Reproduce, word for word, the lines of data between the line holding "phylum: Tracheophyta" and the line holding "common name: Japanese barberry", inclusive.
--- Source records ---
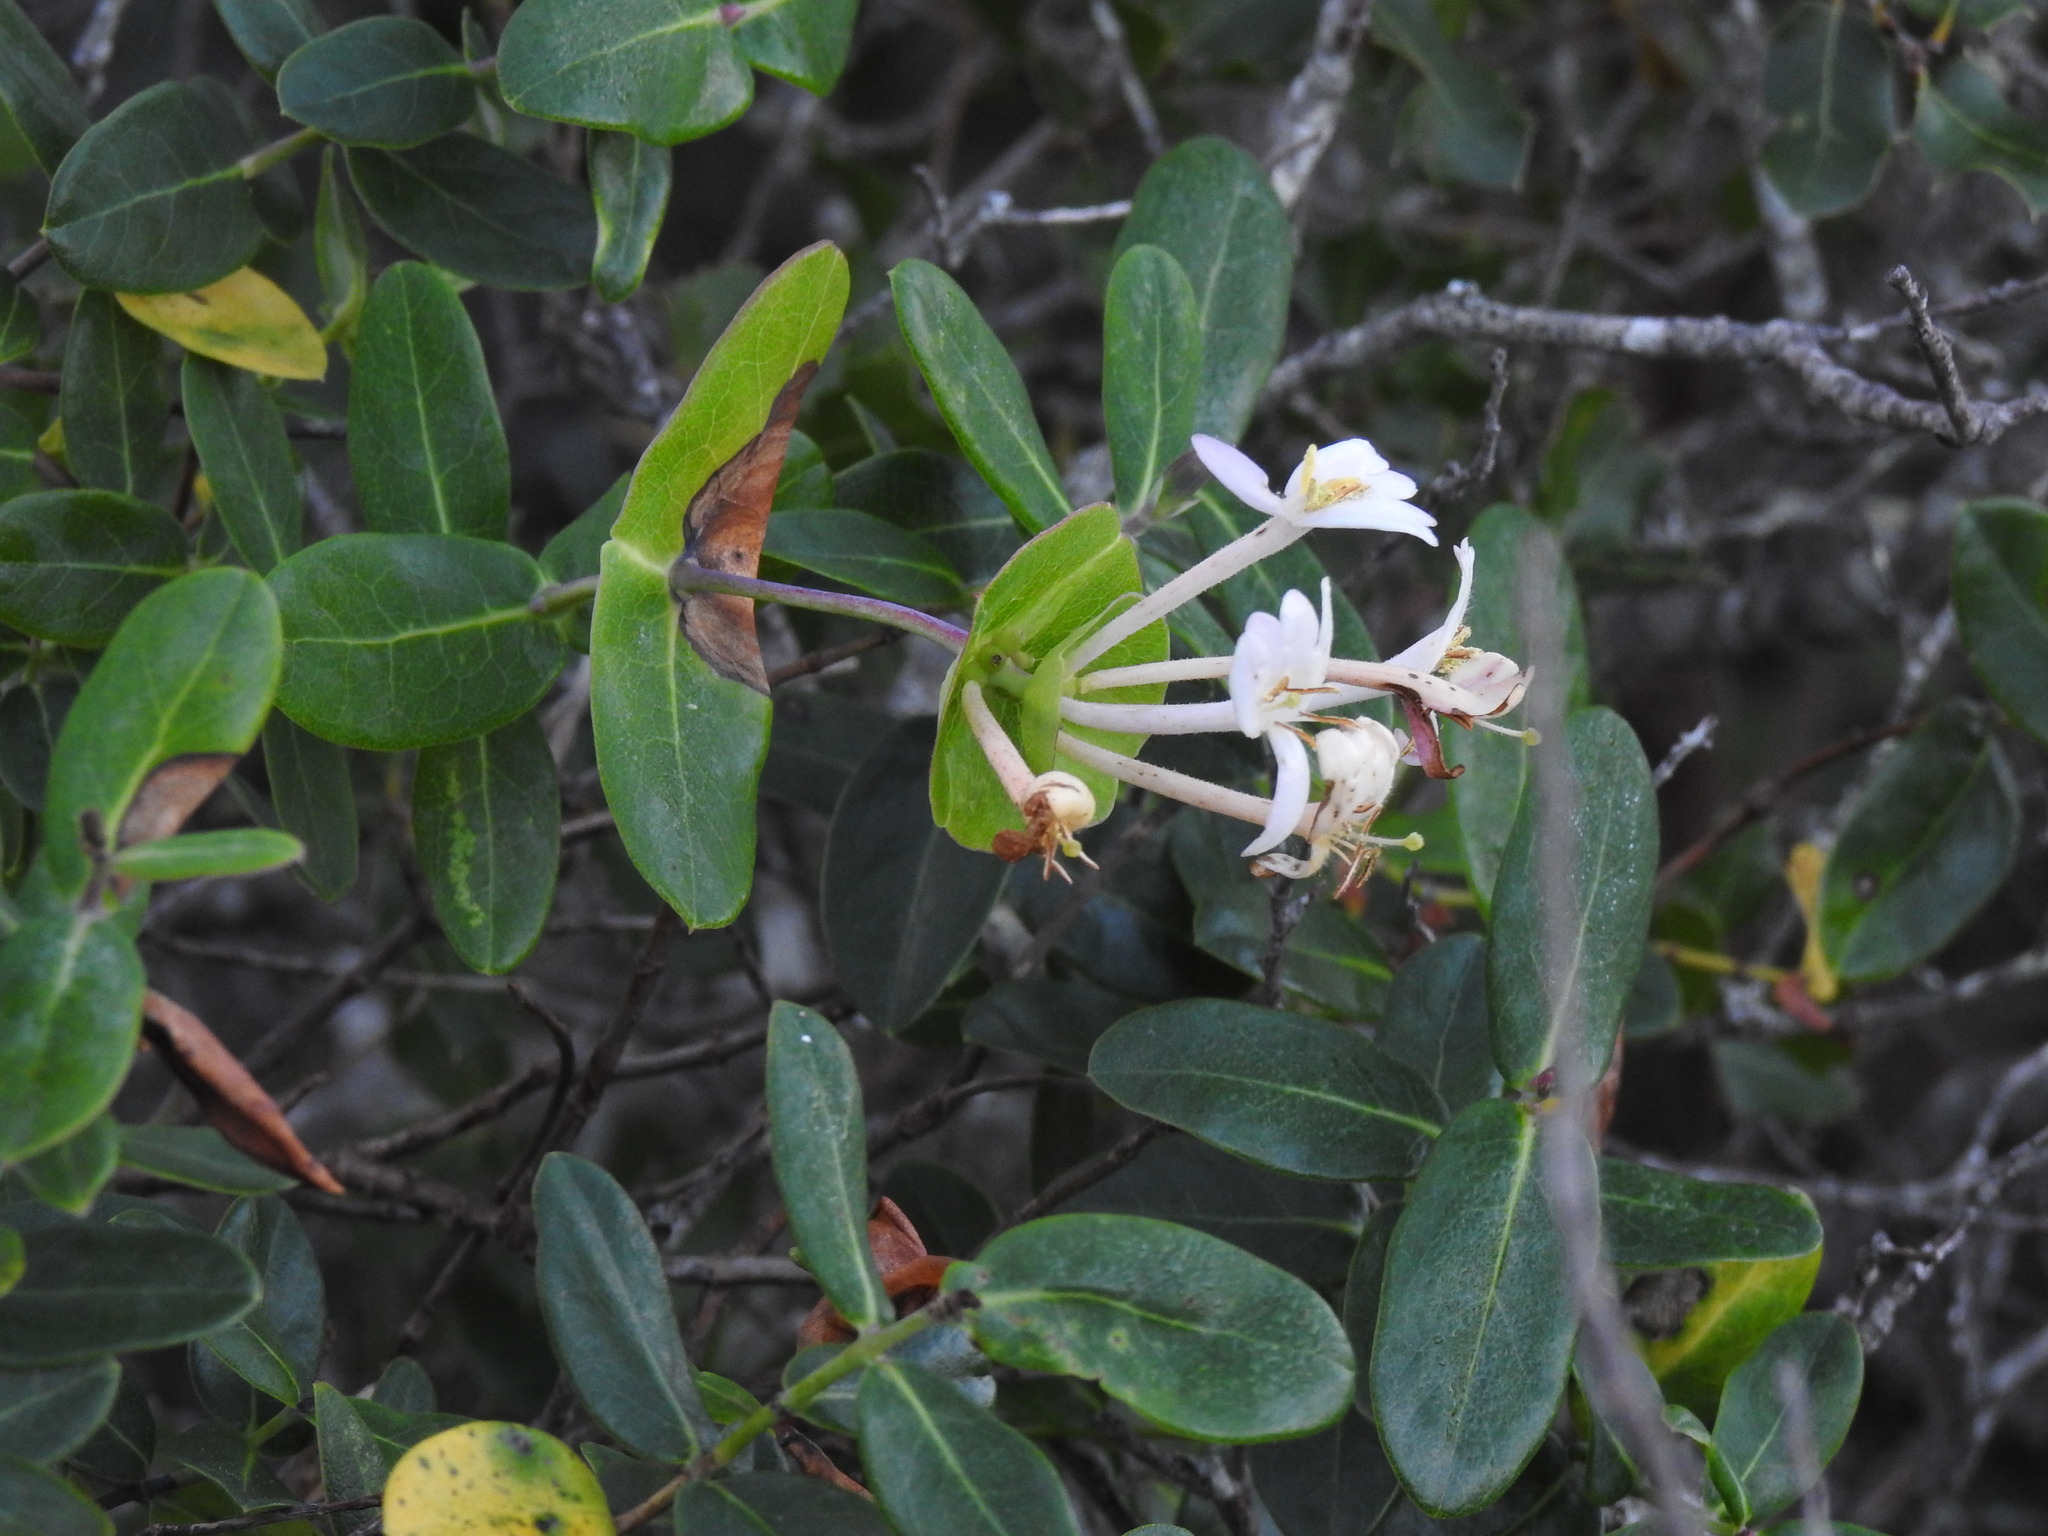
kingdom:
---
--- Source records ---
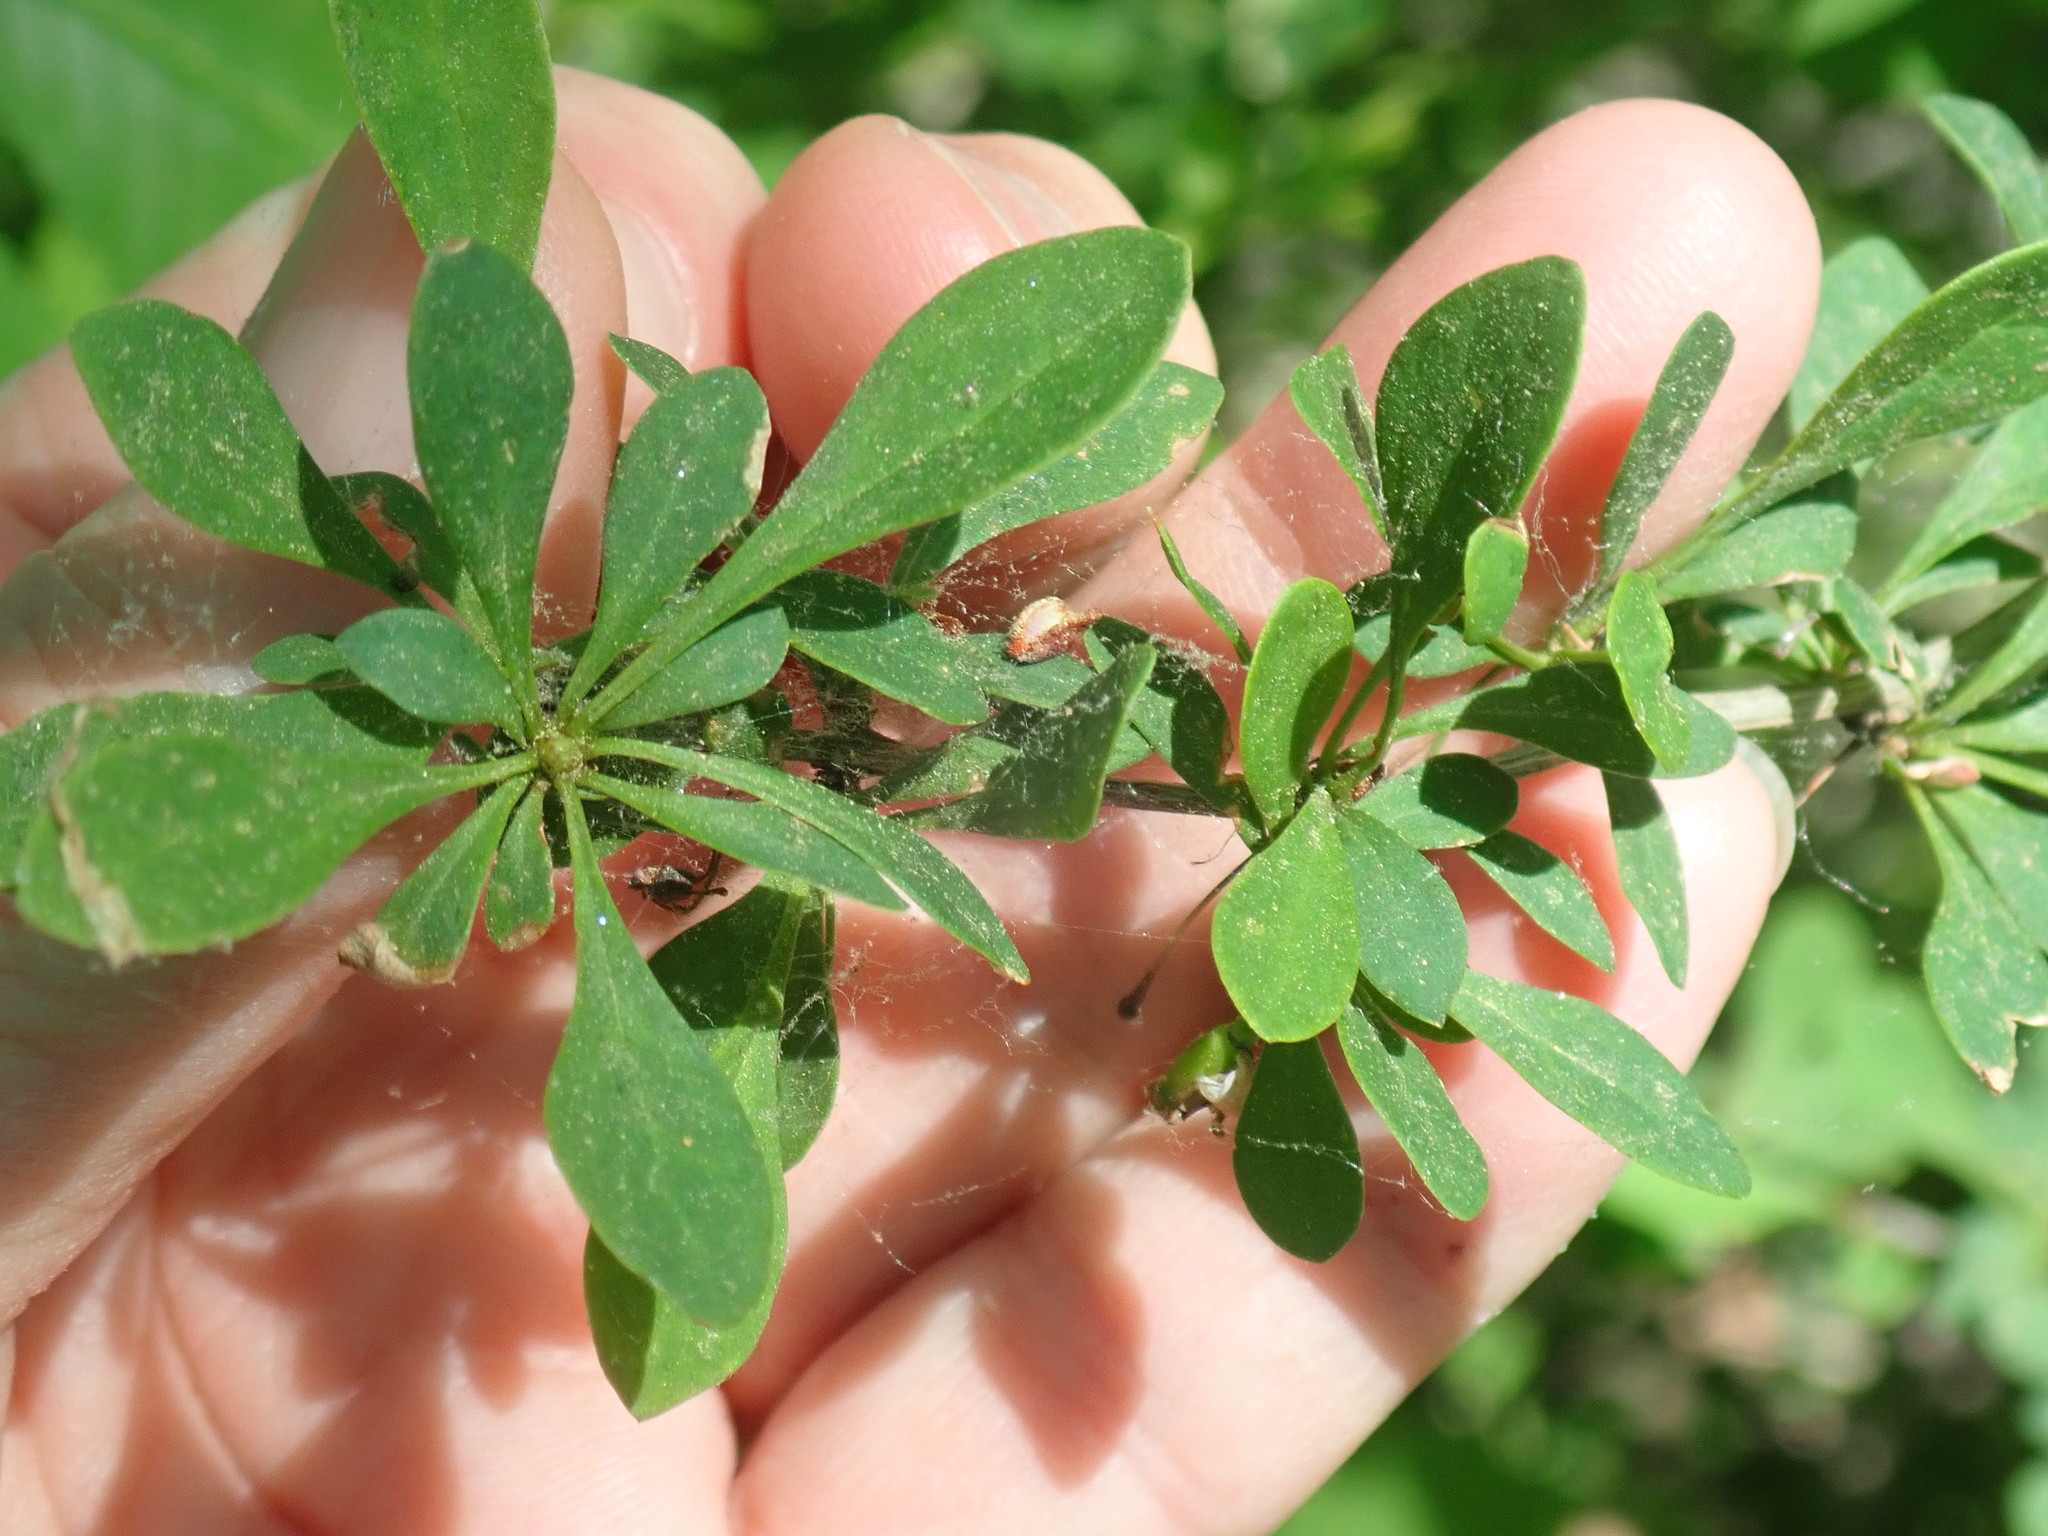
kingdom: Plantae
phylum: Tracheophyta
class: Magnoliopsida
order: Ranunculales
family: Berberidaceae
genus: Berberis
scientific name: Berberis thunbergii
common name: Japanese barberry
---
Worked answer:
phylum: Tracheophyta
class: Magnoliopsida
order: Ranunculales
family: Berberidaceae
genus: Berberis
scientific name: Berberis thunbergii
common name: Japanese barberry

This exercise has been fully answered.